╭─ Source extract
SECURITIES AND EXCHANGE COMMISSION

Washington, D.C. 20549

 

FORM 8-K

CURRENT REPORT

 

Pursuant to Section 13 OR 15(d) of The Securities Exchange

Act of 1934

 

Date of Report (Date of Earliest Event Reported):

December 18, 2013

 

MEASUREMENT SPECIALTIES, INC.

(Exact name of registrant as specified in its charter)

 

New Jersey 1-11906 22-2378738
(State or other (Commission (IRS Employer
jurisdiction of File Number) Identification No.)
incorporation)    

 

1000 Lucas Way, Hampton, VA 23666

(Address of principal executive offices) (Zip Code)

 

(757) 766-1500

Registrant's telephone number, including area code

 

Not applicable

(Former name or former address, if changed since last report.)

 

Check the appropriate box below if the Form 8-K filing is intended to simultaneously satisfy the filing obligation of the registrant under any of the following provisions (see General Instruction A.2. below):

 

¨ Written communications pursuant to Rule 425 under the Securities Act (17 CFR 230.425)

 

¨ Soliciting material pursuant to Rule 14a-12 under the Exchange Act (17 CFR 240.14a-12)

 

¨ Pre-commencement communications pursuant to Rule 14d-2(b) under the Exchange Act (17 CFR 240.14d- 2(b))

 

¨ Pre-commencement communications pursuant to Rule 13e-4(c) under the Exchange Act (17 CFR 240.13e- 4(c))

  

 
 

 

Item 5.02 Departure of Directors or Principal Officers; Election of Directors; Appointment of Principal Officers; Compensatory Arrangements of Certain Officers.

 

On December 17, 2013, Measurement Specialties, Inc. (the “Company”) entered into Amended and Restated Employment Agreements (each, an “Amendment” and collectively, the “Amendments”) with each of Frank Guidone, the Company’s Chief Executive Officer (the “Guidone Amendment”), Mark Thomson, the Company’s Chief Financial Officer (the “Mark Thomson Amendment”), and Glen MacGibbon, the Company’s Executive Vice President (the “MacGibbon Amendment”), and an Employment Agreement (the “Mitch Thompson Agreement”) with Mitch Thompson, the Company’s Chief Technology Officer (each, an “Employee”).

 

The Amendments amend severance and other provisions in each Employee’s respective existing employment agreement with the Company (as amended by the Amendments, and together with the Mitch Thompson Agreement, the “Employment Agreements”) and provide a more uniform set of employment agreements among the Company’s executives, streamlining interpretation and administration of the employment rights and obligations of the Company and its executives.
╰─
> [Stated goal A]:
In one to three sentences, explain what the 8-K filing says the Amendments accomplish besides changing severance and other provisions.
> [Stated goal B]:
Pick up the 8-K filing after its final sentence and write the next part.
╭─ Entries
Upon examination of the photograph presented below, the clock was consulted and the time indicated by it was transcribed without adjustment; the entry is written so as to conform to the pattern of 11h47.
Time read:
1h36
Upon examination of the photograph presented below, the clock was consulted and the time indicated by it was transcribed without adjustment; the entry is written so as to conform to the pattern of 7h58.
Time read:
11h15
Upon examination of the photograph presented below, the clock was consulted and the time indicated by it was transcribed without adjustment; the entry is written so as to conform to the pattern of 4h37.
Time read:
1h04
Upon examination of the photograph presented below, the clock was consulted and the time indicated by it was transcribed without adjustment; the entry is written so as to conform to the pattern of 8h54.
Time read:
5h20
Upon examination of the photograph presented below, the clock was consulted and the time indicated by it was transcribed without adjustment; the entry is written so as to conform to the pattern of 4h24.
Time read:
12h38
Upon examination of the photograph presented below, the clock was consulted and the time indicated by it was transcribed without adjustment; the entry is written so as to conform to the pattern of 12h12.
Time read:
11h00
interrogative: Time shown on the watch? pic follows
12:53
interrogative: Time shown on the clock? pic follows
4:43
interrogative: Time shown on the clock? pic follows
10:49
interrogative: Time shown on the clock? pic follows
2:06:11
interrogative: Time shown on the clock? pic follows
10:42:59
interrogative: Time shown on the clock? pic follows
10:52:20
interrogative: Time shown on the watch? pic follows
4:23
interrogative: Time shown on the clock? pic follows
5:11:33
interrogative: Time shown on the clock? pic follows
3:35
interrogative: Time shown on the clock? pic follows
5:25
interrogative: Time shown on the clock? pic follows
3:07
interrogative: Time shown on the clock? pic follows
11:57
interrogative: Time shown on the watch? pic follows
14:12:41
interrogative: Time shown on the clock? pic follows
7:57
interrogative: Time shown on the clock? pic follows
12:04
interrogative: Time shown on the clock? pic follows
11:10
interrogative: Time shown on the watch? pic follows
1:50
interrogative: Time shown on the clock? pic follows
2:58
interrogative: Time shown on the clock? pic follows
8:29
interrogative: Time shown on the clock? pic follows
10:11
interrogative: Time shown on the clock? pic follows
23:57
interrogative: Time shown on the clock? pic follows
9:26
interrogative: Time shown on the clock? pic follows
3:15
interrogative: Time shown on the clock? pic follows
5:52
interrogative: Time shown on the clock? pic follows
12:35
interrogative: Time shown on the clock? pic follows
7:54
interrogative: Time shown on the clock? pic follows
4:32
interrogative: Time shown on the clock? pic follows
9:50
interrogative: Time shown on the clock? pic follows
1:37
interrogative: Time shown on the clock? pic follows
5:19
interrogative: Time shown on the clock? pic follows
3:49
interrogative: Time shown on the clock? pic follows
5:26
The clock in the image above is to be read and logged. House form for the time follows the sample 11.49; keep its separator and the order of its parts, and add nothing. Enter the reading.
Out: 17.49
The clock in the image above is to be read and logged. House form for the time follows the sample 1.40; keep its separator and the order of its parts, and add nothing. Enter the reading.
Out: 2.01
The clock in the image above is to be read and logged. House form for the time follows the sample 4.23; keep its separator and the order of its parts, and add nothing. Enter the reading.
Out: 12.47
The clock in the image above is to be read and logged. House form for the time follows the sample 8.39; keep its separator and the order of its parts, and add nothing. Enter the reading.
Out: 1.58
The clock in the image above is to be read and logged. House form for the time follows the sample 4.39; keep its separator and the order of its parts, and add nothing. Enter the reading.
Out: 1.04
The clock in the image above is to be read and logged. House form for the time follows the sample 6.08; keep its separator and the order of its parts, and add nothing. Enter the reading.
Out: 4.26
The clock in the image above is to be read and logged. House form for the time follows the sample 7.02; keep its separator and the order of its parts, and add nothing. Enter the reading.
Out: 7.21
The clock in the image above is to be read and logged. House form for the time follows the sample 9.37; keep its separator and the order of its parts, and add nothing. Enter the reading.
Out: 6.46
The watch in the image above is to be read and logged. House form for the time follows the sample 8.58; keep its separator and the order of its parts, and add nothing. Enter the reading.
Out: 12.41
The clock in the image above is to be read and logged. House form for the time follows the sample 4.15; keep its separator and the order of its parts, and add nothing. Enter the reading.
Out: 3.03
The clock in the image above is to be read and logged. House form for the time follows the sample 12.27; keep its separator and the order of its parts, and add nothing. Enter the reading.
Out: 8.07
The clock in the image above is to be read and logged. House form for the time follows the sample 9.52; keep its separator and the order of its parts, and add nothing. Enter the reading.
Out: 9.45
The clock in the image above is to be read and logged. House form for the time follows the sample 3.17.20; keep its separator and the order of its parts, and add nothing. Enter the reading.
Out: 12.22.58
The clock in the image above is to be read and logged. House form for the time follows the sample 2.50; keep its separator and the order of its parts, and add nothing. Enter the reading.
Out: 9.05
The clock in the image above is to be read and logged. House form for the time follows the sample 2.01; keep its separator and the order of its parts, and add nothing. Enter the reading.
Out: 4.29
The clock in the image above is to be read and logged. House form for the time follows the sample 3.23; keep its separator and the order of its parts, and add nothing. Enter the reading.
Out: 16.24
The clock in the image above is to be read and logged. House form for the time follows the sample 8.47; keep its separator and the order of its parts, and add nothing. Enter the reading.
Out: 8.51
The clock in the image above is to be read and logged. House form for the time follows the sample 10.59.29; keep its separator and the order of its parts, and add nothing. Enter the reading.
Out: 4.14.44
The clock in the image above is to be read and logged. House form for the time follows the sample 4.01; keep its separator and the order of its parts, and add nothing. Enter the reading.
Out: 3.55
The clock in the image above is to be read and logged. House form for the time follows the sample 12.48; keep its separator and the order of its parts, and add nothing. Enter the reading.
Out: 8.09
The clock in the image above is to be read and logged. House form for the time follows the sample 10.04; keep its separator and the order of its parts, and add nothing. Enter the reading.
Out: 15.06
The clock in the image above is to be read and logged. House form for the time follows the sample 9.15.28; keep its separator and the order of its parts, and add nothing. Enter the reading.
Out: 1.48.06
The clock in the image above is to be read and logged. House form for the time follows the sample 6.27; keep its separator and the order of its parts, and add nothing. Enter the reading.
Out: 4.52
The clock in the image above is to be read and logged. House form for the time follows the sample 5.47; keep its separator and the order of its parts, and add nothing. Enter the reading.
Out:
╰─
> [Exercise result A]:
The Amendments give the Company's executives a more uniform set of employment agreements. This streamlines the interpretation and administration of the employment rights and obligations of the Company and its executives.

> [Exercise result B]:
 

The Guidone Amendment provides that Mr. Guidone will receive an annual base salary of $550,000, subject to annual increases at the discretion of the Board of Directors or Compensation Committee of the Company, and will be eligible for an annual bonus based upon annual performance criteria and goals established by the Company’s Compensation Committee (the “Annual Bonus”) of up to 100% of his annual salary. The Mark Thomson Amendment and the MacGibbon Amendment provide that Messrs. Mark Thomson and MacGibbon, will receive annual base salaries of $320,000 and $260,000, respectively, subject to annual increases at the discretion of the Board of Directors or Compensation Committee of the Company, and be eligible for an Annual Bonus of up to 55% of such Employee’s annual salary. The Mitch Thompson Agreement provides that Mr. Mitch Thompson will receive an annual base salary of $220,000, subject to annual increases at the discretion of the Board of Directors or Compensation Committee of the Company, and will be eligible for an Annual Bonus of up to 50% of his annual salary.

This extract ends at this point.